Laurent, bien qu'en échec scolaire, ne correspond pas du tout à l'image qu'on peut se faire de ce type d'élèves. Il aime les mots, les manipuler, les travailler. Il nous a avoué, juste avant de nous séparer, qu'il écrivait des poèmes (une cinquantaine déjà), il aime beaucoup le trio Verlaine-Rimbaud-Baudelaire et aussi Prévert. L'histoire peut, pour Laurent, n'être pas passionnante. Par exemple, chez Frédéric Dard, l'intérêt de la lecture des San Antonio est ailleurs, dans les jeux de langage. Et pourtant toutes ses lectures ne l'ont pas aidé à réussir à l'école. L'ont-elles gêné ? Les déclarations de François apportent une explication.
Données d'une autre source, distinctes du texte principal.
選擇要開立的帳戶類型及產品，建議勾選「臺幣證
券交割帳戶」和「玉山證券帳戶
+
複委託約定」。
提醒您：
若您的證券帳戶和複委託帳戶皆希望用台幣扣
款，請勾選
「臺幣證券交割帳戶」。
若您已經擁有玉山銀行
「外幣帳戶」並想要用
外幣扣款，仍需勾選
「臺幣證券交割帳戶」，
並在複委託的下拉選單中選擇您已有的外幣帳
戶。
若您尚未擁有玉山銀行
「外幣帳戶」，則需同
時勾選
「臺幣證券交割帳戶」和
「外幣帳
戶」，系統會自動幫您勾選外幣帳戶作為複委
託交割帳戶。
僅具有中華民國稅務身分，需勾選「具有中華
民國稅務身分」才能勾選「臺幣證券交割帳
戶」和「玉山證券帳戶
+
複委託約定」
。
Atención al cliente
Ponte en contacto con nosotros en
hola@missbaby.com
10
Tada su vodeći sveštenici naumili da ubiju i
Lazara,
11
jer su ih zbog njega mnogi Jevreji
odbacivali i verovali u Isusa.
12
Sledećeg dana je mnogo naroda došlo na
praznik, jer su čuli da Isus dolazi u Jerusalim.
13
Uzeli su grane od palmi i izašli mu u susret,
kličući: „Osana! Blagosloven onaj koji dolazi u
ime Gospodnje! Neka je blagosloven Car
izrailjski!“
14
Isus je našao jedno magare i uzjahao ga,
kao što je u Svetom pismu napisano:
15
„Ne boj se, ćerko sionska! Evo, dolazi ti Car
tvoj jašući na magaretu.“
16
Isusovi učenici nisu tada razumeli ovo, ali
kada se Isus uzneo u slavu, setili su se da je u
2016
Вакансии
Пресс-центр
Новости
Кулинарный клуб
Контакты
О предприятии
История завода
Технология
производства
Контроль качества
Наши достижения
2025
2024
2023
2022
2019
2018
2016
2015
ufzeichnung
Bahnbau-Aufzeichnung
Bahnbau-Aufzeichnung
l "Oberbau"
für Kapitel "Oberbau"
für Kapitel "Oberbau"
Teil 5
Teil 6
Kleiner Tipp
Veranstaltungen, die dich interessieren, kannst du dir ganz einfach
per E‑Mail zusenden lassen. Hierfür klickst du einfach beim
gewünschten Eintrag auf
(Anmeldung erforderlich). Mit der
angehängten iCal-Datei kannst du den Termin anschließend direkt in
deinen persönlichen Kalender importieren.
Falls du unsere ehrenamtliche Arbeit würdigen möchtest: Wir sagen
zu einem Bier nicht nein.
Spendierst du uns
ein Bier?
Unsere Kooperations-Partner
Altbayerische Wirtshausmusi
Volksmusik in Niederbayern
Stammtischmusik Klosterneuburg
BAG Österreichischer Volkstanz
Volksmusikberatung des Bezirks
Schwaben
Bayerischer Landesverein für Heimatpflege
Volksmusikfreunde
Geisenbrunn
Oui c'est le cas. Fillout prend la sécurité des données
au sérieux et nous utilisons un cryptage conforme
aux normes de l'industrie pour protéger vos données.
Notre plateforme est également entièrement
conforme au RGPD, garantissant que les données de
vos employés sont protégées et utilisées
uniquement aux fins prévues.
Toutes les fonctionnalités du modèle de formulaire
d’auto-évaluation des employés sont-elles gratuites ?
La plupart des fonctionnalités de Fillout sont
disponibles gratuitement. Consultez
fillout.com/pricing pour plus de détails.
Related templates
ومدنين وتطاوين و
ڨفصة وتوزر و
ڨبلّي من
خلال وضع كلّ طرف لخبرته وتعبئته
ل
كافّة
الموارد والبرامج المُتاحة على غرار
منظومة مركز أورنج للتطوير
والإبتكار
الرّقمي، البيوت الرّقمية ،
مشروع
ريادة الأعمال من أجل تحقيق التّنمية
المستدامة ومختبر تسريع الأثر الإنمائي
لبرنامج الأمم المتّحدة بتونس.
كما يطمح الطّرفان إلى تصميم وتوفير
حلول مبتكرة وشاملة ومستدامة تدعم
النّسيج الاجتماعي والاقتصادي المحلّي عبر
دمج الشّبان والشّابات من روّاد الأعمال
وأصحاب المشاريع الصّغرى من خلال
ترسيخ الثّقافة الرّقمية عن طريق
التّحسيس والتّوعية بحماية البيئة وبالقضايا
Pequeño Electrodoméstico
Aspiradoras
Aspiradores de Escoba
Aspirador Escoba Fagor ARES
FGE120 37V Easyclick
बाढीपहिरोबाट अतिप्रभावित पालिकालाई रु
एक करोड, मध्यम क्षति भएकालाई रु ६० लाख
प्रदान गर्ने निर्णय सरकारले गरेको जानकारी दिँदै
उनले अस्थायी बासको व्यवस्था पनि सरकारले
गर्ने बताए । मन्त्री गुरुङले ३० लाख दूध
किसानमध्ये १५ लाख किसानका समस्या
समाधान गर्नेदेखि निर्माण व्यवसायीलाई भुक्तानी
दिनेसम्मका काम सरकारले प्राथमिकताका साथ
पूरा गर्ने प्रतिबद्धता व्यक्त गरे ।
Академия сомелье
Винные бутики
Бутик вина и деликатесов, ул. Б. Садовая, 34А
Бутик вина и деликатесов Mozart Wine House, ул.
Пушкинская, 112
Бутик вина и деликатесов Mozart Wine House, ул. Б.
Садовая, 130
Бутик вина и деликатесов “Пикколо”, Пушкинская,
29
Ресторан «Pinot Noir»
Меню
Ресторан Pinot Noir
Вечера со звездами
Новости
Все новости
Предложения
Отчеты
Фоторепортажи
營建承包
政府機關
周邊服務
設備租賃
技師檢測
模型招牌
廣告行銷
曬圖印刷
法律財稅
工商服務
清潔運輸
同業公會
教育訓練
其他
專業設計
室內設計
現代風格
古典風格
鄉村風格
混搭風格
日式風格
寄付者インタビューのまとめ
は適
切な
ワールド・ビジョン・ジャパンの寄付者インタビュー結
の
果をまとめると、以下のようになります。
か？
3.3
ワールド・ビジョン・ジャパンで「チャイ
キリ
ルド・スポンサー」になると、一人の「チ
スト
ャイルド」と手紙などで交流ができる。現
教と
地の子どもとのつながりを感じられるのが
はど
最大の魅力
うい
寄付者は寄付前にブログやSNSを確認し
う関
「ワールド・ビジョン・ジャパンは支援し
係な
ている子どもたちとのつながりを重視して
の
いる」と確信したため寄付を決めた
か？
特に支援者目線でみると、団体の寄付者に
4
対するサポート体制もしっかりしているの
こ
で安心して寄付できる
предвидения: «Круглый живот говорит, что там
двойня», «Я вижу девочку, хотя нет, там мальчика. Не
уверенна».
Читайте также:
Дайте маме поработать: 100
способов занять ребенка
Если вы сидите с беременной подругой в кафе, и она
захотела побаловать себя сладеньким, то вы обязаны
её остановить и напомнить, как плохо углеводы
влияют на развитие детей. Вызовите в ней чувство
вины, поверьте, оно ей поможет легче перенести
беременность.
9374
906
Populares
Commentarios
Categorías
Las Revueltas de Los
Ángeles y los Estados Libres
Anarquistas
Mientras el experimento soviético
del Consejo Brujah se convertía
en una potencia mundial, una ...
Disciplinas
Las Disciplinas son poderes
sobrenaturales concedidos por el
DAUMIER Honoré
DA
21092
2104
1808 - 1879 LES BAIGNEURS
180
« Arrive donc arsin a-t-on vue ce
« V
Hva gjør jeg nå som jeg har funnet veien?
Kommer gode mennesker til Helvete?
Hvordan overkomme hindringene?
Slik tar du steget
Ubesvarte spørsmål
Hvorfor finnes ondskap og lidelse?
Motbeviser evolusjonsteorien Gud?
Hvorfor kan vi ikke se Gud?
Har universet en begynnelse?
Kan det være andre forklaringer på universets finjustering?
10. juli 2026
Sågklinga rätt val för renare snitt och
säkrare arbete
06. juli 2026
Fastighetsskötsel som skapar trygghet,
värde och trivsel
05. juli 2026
François s'efforce de dompter son envie de lire et de stopper sa lecture à minuit car lorsqu'il lit, il ne ressent pas le sommeil. Il peut rester jusqu'à 2h30 du matin si le roman lui plaît. Tout moment libre est bon pour lire. Jessica, elle aussi, oubliera la monotonie du transport scolaire en se plongeant dans des romans. Au lycée, François n'hésite pas à utiliser les heures de permanence :

"Une heure où je n'ai pas cours. On va en étude. Donc, je lis au moment où je devrais travailler. (...) Je sais qu'il faut que je travaille. Je me dis qu'il faut que je travaille" (François).

Il essaie, le soir, de commencer par le travail scolaire avant de passer à la lecture, mais c'est difficile, tellement son envie de dévorer le livre qu'il vient d'acheter est forte.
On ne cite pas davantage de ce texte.